== Problem statement ==
Nothing in the records may be altered, so transcribe them exactly.

== Listed records ==

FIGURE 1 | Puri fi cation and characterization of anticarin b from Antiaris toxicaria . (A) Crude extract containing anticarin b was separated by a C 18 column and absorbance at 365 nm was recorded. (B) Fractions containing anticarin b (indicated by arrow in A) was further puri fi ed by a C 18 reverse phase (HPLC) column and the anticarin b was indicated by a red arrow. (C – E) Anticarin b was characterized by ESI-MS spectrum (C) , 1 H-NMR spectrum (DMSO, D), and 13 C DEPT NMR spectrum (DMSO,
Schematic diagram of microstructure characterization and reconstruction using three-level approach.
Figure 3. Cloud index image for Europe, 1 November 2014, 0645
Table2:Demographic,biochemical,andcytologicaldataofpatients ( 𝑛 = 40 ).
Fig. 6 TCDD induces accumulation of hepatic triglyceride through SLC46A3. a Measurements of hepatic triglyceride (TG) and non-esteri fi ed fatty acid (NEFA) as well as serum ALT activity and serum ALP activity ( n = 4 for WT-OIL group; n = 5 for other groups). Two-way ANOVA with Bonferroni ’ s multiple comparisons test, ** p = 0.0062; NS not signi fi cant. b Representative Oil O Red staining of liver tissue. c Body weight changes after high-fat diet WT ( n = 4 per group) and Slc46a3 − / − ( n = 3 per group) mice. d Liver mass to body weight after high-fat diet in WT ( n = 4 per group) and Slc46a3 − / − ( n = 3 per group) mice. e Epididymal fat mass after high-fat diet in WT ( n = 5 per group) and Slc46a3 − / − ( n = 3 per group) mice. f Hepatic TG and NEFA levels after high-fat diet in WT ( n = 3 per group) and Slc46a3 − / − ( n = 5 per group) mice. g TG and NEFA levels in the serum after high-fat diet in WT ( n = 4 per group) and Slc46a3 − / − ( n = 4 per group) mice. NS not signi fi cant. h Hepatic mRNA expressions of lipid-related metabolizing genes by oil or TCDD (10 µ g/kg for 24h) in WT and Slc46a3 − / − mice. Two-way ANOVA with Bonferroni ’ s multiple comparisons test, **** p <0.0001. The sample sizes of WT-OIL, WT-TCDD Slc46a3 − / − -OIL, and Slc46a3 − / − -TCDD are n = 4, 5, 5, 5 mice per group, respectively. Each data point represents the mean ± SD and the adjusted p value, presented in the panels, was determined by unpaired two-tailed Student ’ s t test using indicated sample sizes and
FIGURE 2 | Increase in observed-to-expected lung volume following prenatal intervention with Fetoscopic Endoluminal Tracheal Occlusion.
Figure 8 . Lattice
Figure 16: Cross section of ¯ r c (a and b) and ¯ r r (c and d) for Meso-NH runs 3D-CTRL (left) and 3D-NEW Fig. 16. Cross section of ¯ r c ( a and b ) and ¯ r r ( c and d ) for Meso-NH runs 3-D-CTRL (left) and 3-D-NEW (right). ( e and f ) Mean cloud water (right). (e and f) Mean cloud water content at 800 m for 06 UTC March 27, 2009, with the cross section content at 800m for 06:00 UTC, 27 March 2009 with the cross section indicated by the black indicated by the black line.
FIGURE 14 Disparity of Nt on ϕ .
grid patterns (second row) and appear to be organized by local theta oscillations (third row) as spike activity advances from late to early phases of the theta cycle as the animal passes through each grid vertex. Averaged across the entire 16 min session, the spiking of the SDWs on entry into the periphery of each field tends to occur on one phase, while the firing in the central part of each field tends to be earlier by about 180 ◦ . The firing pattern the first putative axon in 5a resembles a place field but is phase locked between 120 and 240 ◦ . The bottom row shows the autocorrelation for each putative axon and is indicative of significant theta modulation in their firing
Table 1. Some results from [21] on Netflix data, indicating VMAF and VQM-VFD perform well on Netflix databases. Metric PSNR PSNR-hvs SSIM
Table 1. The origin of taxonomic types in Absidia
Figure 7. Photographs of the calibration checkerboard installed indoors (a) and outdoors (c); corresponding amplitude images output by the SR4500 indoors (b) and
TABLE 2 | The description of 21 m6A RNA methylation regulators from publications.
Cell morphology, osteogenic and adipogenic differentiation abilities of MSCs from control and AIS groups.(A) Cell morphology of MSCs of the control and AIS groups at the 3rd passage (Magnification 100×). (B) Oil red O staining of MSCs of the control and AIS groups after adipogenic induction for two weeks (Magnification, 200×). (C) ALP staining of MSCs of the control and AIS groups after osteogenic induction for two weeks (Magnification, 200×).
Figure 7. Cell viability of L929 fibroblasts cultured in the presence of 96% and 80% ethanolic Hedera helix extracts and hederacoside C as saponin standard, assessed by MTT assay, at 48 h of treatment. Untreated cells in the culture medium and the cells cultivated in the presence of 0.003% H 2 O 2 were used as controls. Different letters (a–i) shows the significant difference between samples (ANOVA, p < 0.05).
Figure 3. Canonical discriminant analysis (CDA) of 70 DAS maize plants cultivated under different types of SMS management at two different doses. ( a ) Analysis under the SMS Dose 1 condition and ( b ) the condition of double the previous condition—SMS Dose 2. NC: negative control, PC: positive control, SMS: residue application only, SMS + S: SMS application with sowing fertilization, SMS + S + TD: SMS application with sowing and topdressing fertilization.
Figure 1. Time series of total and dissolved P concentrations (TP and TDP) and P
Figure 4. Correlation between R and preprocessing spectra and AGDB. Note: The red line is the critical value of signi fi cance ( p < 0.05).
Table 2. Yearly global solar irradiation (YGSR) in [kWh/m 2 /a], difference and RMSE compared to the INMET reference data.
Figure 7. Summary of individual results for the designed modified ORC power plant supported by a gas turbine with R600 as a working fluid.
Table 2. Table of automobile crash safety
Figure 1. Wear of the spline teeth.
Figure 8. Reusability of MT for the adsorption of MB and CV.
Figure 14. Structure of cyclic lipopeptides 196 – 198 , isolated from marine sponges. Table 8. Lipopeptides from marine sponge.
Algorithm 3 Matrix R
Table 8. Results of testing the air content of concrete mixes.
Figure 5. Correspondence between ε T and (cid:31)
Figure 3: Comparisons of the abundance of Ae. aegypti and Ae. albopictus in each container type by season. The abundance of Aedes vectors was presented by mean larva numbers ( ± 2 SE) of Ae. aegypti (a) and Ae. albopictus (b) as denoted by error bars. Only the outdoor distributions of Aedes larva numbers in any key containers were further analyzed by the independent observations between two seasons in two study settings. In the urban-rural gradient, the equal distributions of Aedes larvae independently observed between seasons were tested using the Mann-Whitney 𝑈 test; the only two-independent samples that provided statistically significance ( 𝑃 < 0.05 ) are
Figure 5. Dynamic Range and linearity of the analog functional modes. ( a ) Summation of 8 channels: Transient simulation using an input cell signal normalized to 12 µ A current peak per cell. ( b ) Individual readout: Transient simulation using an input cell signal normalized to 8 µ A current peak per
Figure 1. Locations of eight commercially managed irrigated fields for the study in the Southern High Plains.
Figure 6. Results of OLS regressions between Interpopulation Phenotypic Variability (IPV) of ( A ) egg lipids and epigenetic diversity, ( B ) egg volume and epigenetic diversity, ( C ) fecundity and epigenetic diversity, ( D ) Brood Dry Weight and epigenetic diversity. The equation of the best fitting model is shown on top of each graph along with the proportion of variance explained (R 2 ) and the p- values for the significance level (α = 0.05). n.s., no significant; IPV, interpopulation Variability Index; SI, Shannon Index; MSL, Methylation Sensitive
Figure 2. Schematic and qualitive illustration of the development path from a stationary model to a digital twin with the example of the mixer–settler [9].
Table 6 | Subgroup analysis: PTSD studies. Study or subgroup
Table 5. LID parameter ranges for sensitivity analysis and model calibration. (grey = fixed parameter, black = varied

== Answer ==
FIGURE 1 | Puri fi cation and characterization of anticarin b from Antiaris toxicaria . (A) Crude extract containing anticarin b was separated by a C 18 column and absorbance at 365 nm was recorded. (B) Fractions containing anticarin b (indicated by arrow in A) was further puri fi ed by a C 18 reverse phase (HPLC) column and the anticarin b was indicated by a red arrow. (C – E) Anticarin b was characterized by ESI-MS spectrum (C) , 1 H-NMR spectrum (DMSO, D), and 13 C DEPT NMR spectrum (DMSO,
Schematic diagram of microstructure characterization and reconstruction using three-level approach.
Figure 3. Cloud index image for Europe, 1 November 2014, 0645
Table2:Demographic,biochemical,andcytologicaldataofpatients ( 𝑛 = 40 ).
Fig. 6 TCDD induces accumulation of hepatic triglyceride through SLC46A3. a Measurements of hepatic triglyceride (TG) and non-esteri fi ed fatty acid (NEFA) as well as serum ALT activity and serum ALP activity ( n = 4 for WT-OIL group; n = 5 for other groups). Two-way ANOVA with Bonferroni ’ s multiple comparisons test, ** p = 0.0062; NS not signi fi cant. b Representative Oil O Red staining of liver tissue. c Body weight changes after high-fat diet WT ( n = 4 per group) and Slc46a3 − / − ( n = 3 per group) mice. d Liver mass to body weight after high-fat diet in WT ( n = 4 per group) and Slc46a3 − / − ( n = 3 per group) mice. e Epididymal fat mass after high-fat diet in WT ( n = 5 per group) and Slc46a3 − / − ( n = 3 per group) mice. f Hepatic TG and NEFA levels after high-fat diet in WT ( n = 3 per group) and Slc46a3 − / − ( n = 5 per group) mice. g TG and NEFA levels in the serum after high-fat diet in WT ( n = 4 per group) and Slc46a3 − / − ( n = 4 per group) mice. NS not signi fi cant. h Hepatic mRNA expressions of lipid-related metabolizing genes by oil or TCDD (10 µ g/kg for 24h) in WT and Slc46a3 − / − mice. Two-way ANOVA with Bonferroni ’ s multiple comparisons test, **** p <0.0001. The sample sizes of WT-OIL, WT-TCDD Slc46a3 − / − -OIL, and Slc46a3 − / − -TCDD are n = 4, 5, 5, 5 mice per group, respectively. Each data point represents the mean ± SD and the adjusted p value, presented in the panels, was determined by unpaired two-tailed Student ’ s t test using indicated sample sizes and
FIGURE 2 | Increase in observed-to-expected lung volume following prenatal intervention with Fetoscopic Endoluminal Tracheal Occlusion.
Figure 8 . Lattice
Figure 16: Cross section of ¯ r c (a and b) and ¯ r r (c and d) for Meso-NH runs 3D-CTRL (left) and 3D-NEW Fig. 16. Cross section of ¯ r c ( a and b ) and ¯ r r ( c and d ) for Meso-NH runs 3-D-CTRL (left) and 3-D-NEW (right). ( e and f ) Mean cloud water (right). (e and f) Mean cloud water content at 800 m for 06 UTC March 27, 2009, with the cross section content at 800m for 06:00 UTC, 27 March 2009 with the cross section indicated by the black indicated by the black line.
FIGURE 14 Disparity of Nt on ϕ .
grid patterns (second row) and appear to be organized by local theta oscillations (third row) as spike activity advances from late to early phases of the theta cycle as the animal passes through each grid vertex. Averaged across the entire 16 min session, the spiking of the SDWs on entry into the periphery of each field tends to occur on one phase, while the firing in the central part of each field tends to be earlier by about 180 ◦ . The firing pattern the first putative axon in 5a resembles a place field but is phase locked between 120 and 240 ◦ . The bottom row shows the autocorrelation for each putative axon and is indicative of significant theta modulation in their firing
Table 1. Some results from [21] on Netflix data, indicating VMAF and VQM-VFD perform well on Netflix databases. Metric PSNR PSNR-hvs SSIM
Table 1. The origin of taxonomic types in Absidia
Figure 7. Photographs of the calibration checkerboard installed indoors (a) and outdoors (c); corresponding amplitude images output by the SR4500 indoors (b) and
TABLE 2 | The description of 21 m6A RNA methylation regulators from publications.
Cell morphology, osteogenic and adipogenic differentiation abilities of MSCs from control and AIS groups.(A) Cell morphology of MSCs of the control and AIS groups at the 3rd passage (Magnification 100×). (B) Oil red O staining of MSCs of the control and AIS groups after adipogenic induction for two weeks (Magnification, 200×). (C) ALP staining of MSCs of the control and AIS groups after osteogenic induction for two weeks (Magnification, 200×).
Figure 7. Cell viability of L929 fibroblasts cultured in the presence of 96% and 80% ethanolic Hedera helix extracts and hederacoside C as saponin standard, assessed by MTT assay, at 48 h of treatment. Untreated cells in the culture medium and the cells cultivated in the presence of 0.003% H 2 O 2 were used as controls. Different letters (a–i) shows the significant difference between samples (ANOVA, p < 0.05).
Figure 3. Canonical discriminant analysis (CDA) of 70 DAS maize plants cultivated under different types of SMS management at two different doses. ( a ) Analysis under the SMS Dose 1 condition and ( b ) the condition of double the previous condition—SMS Dose 2. NC: negative control, PC: positive control, SMS: residue application only, SMS + S: SMS application with sowing fertilization, SMS + S + TD: SMS application with sowing and topdressing fertilization.
Figure 1. Time series of total and dissolved P concentrations (TP and TDP) and P
Figure 4. Correlation between R and preprocessing spectra and AGDB. Note: The red line is the critical value of signi fi cance ( p < 0.05).
Table 2. Yearly global solar irradiation (YGSR) in [kWh/m 2 /a], difference and RMSE compared to the INMET reference data.
Figure 7. Summary of individual results for the designed modified ORC power plant supported by a gas turbine with R600 as a working fluid.
Table 2. Table of automobile crash safety
Figure 1. Wear of the spline teeth.
Figure 8. Reusability of MT for the adsorption of MB and CV.
Figure 14. Structure of cyclic lipopeptides 196 – 198 , isolated from marine sponges. Table 8. Lipopeptides from marine sponge.
Algorithm 3 Matrix R
Table 8. Results of testing the air content of concrete mixes.
Figure 5. Correspondence between ε T and (cid:31)
Figure 3: Comparisons of the abundance of Ae. aegypti and Ae. albopictus in each container type by season. The abundance of Aedes vectors was presented by mean larva numbers ( ± 2 SE) of Ae. aegypti (a) and Ae. albopictus (b) as denoted by error bars. Only the outdoor distributions of Aedes larva numbers in any key containers were further analyzed by the independent observations between two seasons in two study settings. In the urban-rural gradient, the equal distributions of Aedes larvae independently observed between seasons were tested using the Mann-Whitney 𝑈 test; the only two-independent samples that provided statistically significance ( 𝑃 < 0.05 ) are
Figure 5. Dynamic Range and linearity of the analog functional modes. ( a ) Summation of 8 channels: Transient simulation using an input cell signal normalized to 12 µ A current peak per cell. ( b ) Individual readout: Transient simulation using an input cell signal normalized to 8 µ A current peak per
Figure 1. Locations of eight commercially managed irrigated fields for the study in the Southern High Plains.
Figure 6. Results of OLS regressions between Interpopulation Phenotypic Variability (IPV) of ( A ) egg lipids and epigenetic diversity, ( B ) egg volume and epigenetic diversity, ( C ) fecundity and epigenetic diversity, ( D ) Brood Dry Weight and epigenetic diversity. The equation of the best fitting model is shown on top of each graph along with the proportion of variance explained (R 2 ) and the p- values for the significance level (α = 0.05). n.s., no significant; IPV, interpopulation Variability Index; SI, Shannon Index; MSL, Methylation Sensitive
Figure 2. Schematic and qualitive illustration of the development path from a stationary model to a digital twin with the example of the mixer–settler [9].
Table 6 | Subgroup analysis: PTSD studies. Study or subgroup
Table 5. LID parameter ranges for sensitivity analysis and model calibration. (grey = fixed parameter, black = varied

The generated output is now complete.